::: Text shown

We Are Him is the fifth and final studio album by American experimental rock band Angels of Light. It was released on September 11, 2007, via Young God Records. The album features extensive contributions from various musicians, including the members of Akron/Family, Hungarian violinist Eszter Bálint, classical music composer Paul Cantelon, cellist Julia Kent, Bill Rieflin, and singer-songwriter Larkin Grimm.

Critical reception
Upon its release, We Are Him received generally positive reviews from music critics. At Metacritic, which assigns a normalized rating out of 100 to reviews from critics, the album received an average score of 77, which indicates "generally favorable reviews", based on 13 reviews. Richie Unterberger of Allmusic wrote: "Angels of Light come up with a thoroughly respectable and diversely arranged vehicles for his vision on We Are Him, traipsing through an array of interesting moods without diluting the leader's offbeat visions," He also described the album as "much more tuneful and subdued an affair than many would expect from the former band behind Swans," while distancing it from "an average alternative rock record."  Grayson Currin of Pitchfork stated: "Gira, at 53, continues to evolve, to challenge himself." Jason Heller of The A.V. Club concluded: "As much as he's painted as a dour American Nick Cave, Gira's range of tone and emotion is given open pasture here, and We Are Him is one of his strongest, most horrifically hypnotic works yet."

Rob O'Connor of Spin wrote: "Michael Gira still explores the drones and grinding rhythms that he recorded with legendary art-punk band Swans, but on this album with collective Angels of Light, the singer/songwriter focuses on whiplash juxtapositions of sound and style," while also adding that "he cuts and pastes his skewed vision of a Nick Cave-flavored Americana where mandolin and hammer dulcimer rumble with a devilish mariachi band down a dark backstreet." Mike Schiller of PopMatters stated: "Despite all of the shock and the awe, once We Are Him does settle into repeated listening, it never quite reaches the consistent, memorable heights of ...Other People." Andrew Gaerig of Stylus described the record as "an album once again stuffed with villainous, masochistic glee."

::::::

▸ **Task details**
Turn the paragraph in the album text above that begins "We Are Him is the fifth" into a short bulleted list that keeps its main facts.

::: Information supplied

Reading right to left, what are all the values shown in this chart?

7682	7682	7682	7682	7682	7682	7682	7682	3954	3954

::::::
::: Information supplied

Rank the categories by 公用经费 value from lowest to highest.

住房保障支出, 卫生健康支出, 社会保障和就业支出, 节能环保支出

::::::

▸ **Task result**
- We Are Him is the fifth and final studio album by the American experimental rock band Angels of Light.
- Young God Records released it on September 11, 2007.
- Many musicians contributed to it:
  - the members of Akron/Family
  - Hungarian violinist Eszter Bálint
  - classical composer Paul Cantelon
  - cellist Julia Kent
  - Bill Rieflin
  - singer-songwriter Larkin Grimm